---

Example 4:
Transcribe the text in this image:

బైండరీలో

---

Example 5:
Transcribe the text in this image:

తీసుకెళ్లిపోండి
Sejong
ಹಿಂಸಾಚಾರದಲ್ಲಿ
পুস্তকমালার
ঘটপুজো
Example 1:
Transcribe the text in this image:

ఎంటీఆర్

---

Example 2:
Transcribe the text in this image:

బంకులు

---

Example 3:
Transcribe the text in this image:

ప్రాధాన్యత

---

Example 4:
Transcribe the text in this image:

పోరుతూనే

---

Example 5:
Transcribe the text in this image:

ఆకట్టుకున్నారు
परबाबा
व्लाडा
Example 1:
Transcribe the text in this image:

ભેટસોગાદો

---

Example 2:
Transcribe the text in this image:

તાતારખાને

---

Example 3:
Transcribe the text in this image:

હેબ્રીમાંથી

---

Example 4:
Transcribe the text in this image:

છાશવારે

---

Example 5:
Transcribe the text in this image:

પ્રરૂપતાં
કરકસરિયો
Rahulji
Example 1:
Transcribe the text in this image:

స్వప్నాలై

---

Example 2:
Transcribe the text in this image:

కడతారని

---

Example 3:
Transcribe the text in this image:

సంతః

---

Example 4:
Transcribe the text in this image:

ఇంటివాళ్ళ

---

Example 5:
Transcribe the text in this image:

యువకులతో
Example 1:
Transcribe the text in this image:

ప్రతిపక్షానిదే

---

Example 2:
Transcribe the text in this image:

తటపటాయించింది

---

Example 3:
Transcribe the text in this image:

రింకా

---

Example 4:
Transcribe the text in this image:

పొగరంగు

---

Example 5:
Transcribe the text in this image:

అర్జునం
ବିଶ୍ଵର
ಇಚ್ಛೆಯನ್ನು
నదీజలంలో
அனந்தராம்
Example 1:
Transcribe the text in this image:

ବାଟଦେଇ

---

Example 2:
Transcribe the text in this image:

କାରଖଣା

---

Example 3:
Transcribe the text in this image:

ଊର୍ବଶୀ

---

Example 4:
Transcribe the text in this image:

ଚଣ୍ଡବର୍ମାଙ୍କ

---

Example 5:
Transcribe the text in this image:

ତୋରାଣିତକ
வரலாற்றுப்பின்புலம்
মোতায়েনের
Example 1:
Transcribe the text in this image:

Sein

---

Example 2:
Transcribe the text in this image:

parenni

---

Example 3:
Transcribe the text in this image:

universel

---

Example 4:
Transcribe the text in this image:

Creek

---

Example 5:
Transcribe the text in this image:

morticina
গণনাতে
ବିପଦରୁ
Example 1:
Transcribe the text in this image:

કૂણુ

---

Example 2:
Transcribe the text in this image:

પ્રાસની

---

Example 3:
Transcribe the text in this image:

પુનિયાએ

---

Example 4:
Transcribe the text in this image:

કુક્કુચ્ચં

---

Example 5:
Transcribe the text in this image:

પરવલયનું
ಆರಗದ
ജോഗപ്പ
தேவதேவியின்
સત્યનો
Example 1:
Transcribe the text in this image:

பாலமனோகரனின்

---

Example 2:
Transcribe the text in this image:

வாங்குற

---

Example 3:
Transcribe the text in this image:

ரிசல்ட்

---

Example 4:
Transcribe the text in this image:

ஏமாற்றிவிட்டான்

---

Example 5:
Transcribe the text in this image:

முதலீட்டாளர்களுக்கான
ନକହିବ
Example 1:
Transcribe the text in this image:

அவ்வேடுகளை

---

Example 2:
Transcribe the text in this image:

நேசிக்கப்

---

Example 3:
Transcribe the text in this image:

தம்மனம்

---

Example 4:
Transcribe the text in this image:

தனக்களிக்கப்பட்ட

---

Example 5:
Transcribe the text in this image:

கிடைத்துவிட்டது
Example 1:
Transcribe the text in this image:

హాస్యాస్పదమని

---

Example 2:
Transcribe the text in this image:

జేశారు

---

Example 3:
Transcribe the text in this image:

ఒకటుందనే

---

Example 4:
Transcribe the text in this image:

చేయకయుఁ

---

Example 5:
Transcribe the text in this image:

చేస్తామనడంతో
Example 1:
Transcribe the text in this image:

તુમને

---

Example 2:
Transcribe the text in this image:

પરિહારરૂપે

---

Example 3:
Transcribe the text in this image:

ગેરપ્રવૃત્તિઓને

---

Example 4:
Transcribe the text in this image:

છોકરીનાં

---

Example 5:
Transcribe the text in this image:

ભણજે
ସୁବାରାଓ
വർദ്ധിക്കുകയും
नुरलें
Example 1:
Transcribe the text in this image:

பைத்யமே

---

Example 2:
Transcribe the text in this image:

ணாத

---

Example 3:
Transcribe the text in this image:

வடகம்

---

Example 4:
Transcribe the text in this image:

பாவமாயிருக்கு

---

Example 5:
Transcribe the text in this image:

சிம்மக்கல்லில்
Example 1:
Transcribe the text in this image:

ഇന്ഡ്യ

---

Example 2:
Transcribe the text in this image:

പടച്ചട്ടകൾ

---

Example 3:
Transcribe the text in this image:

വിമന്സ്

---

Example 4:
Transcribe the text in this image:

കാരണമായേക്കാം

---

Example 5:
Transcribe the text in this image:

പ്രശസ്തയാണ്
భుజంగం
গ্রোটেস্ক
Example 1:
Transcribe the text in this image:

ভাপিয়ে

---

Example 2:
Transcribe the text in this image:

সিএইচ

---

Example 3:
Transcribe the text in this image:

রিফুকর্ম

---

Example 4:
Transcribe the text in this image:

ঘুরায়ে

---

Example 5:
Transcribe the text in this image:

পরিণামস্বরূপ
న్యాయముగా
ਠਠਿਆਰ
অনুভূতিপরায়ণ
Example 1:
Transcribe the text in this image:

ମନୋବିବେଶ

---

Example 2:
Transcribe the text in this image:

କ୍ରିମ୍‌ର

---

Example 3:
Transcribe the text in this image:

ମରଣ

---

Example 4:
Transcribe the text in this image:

What to produce: Repeat each record exactly, leaving nothing out.

Answer for the task:
---

Example 4:
Transcribe the text in this image:

బైండరీలో

---

Example 5:
Transcribe the text in this image:

తీసుకెళ్లిపోండి
Sejong
ಹಿಂಸಾಚಾರದಲ್ಲಿ
পুস্তকমালার
ঘটপুজো
Example 1:
Transcribe the text in this image:

ఎంటీఆర్

---

Example 2:
Transcribe the text in this image:

బంకులు

---

Example 3:
Transcribe the text in this image:

ప్రాధాన్యత

---

Example 4:
Transcribe the text in this image:

పోరుతూనే

---

Example 5:
Transcribe the text in this image:

ఆకట్టుకున్నారు
परबाबा
व्लाडा
Example 1:
Transcribe the text in this image:

ભેટસોગાદો

---

Example 2:
Transcribe the text in this image:

તાતારખાને

---

Example 3:
Transcribe the text in this image:

હેબ્રીમાંથી

---

Example 4:
Transcribe the text in this image:

છાશવારે

---

Example 5:
Transcribe the text in this image:

પ્રરૂપતાં
કરકસરિયો
Rahulji
Example 1:
Transcribe the text in this image:

స్వప్నాలై

---

Example 2:
Transcribe the text in this image:

కడతారని

---

Example 3:
Transcribe the text in this image:

సంతః

---

Example 4:
Transcribe the text in this image:

ఇంటివాళ్ళ

---

Example 5:
Transcribe the text in this image:

యువకులతో
Example 1:
Transcribe the text in this image:

ప్రతిపక్షానిదే

---

Example 2:
Transcribe the text in this image:

తటపటాయించింది

---

Example 3:
Transcribe the text in this image:

రింకా

---

Example 4:
Transcribe the text in this image:

పొగరంగు

---

Example 5:
Transcribe the text in this image:

అర్జునం
ବିଶ୍ଵର
ಇಚ್ಛೆಯನ್ನು
నదీజలంలో
அனந்தராம்
Example 1:
Transcribe the text in this image:

ବାଟଦେଇ

---

Example 2:
Transcribe the text in this image:

କାରଖଣା

---

Example 3:
Transcribe the text in this image:

ଊର୍ବଶୀ

---

Example 4:
Transcribe the text in this image:

ଚଣ୍ଡବର୍ମାଙ୍କ

---

Example 5:
Transcribe the text in this image:

ତୋରାଣିତକ
வரலாற்றுப்பின்புலம்
মোতায়েনের
Example 1:
Transcribe the text in this image:

Sein

---

Example 2:
Transcribe the text in this image:

parenni

---

Example 3:
Transcribe the text in this image:

universel

---

Example 4:
Transcribe the text in this image:

Creek

---

Example 5:
Transcribe the text in this image:

morticina
গণনাতে
ବିପଦରୁ
Example 1:
Transcribe the text in this image:

કૂણુ

---

Example 2:
Transcribe the text in this image:

પ્રાસની

---

Example 3:
Transcribe the text in this image:

પુનિયાએ

---

Example 4:
Transcribe the text in this image:

કુક્કુચ્ચં

---

Example 5:
Transcribe the text in this image:

પરવલયનું
ಆರಗದ
ജോഗപ്പ
தேவதேவியின்
સત્યનો
Example 1:
Transcribe the text in this image:

பாலமனோகரனின்

---

Example 2:
Transcribe the text in this image:

வாங்குற

---

Example 3:
Transcribe the text in this image:

ரிசல்ட்

---

Example 4:
Transcribe the text in this image:

ஏமாற்றிவிட்டான்

---

Example 5:
Transcribe the text in this image:

முதலீட்டாளர்களுக்கான
ନକହିବ
Example 1:
Transcribe the text in this image:

அவ்வேடுகளை

---

Example 2:
Transcribe the text in this image:

நேசிக்கப்

---

Example 3:
Transcribe the text in this image:

தம்மனம்

---

Example 4:
Transcribe the text in this image:

தனக்களிக்கப்பட்ட

---

Example 5:
Transcribe the text in this image:

கிடைத்துவிட்டது
Example 1:
Transcribe the text in this image:

హాస్యాస్పదమని

---

Example 2:
Transcribe the text in this image:

జేశారు

---

Example 3:
Transcribe the text in this image:

ఒకటుందనే

---

Example 4:
Transcribe the text in this image:

చేయకయుఁ

---

Example 5:
Transcribe the text in this image:

చేస్తామనడంతో
Example 1:
Transcribe the text in this image:

તુમને

---

Example 2:
Transcribe the text in this image:

પરિહારરૂપે

---

Example 3:
Transcribe the text in this image:

ગેરપ્રવૃત્તિઓને

---

Example 4:
Transcribe the text in this image:

છોકરીનાં

---

Example 5:
Transcribe the text in this image:

ભણજે
ସୁବାରାଓ
വർദ്ധിക്കുകയും
नुरलें
Example 1:
Transcribe the text in this image:

பைத்யமே

---

Example 2:
Transcribe the text in this image:

ணாத

---

Example 3:
Transcribe the text in this image:

வடகம்

---

Example 4:
Transcribe the text in this image:

பாவமாயிருக்கு

---

Example 5:
Transcribe the text in this image:

சிம்மக்கல்லில்
Example 1:
Transcribe the text in this image:

ഇന്ഡ്യ

---

Example 2:
Transcribe the text in this image:

പടച്ചട്ടകൾ

---

Example 3:
Transcribe the text in this image:

വിമന്സ്

---

Example 4:
Transcribe the text in this image:

കാരണമായേക്കാം

---

Example 5:
Transcribe the text in this image:

പ്രശസ്തയാണ്
భుజంగం
গ্রোটেস্ক
Example 1:
Transcribe the text in this image:

ভাপিয়ে

---

Example 2:
Transcribe the text in this image:

সিএইচ

---

Example 3:
Transcribe the text in this image:

রিফুকর্ম

---

Example 4:
Transcribe the text in this image:

ঘুরায়ে

---

Example 5:
Transcribe the text in this image:

পরিণামস্বরূপ
న్యాయముగా
ਠਠਿਆਰ
অনুভূতিপরায়ণ
Example 1:
Transcribe the text in this image:

ମନୋବିବେଶ

---

Example 2:
Transcribe the text in this image:

କ୍ରିମ୍‌ର

---

Example 3:
Transcribe the text in this image:

ମରଣ

---

Example 4:
Transcribe the text in this image:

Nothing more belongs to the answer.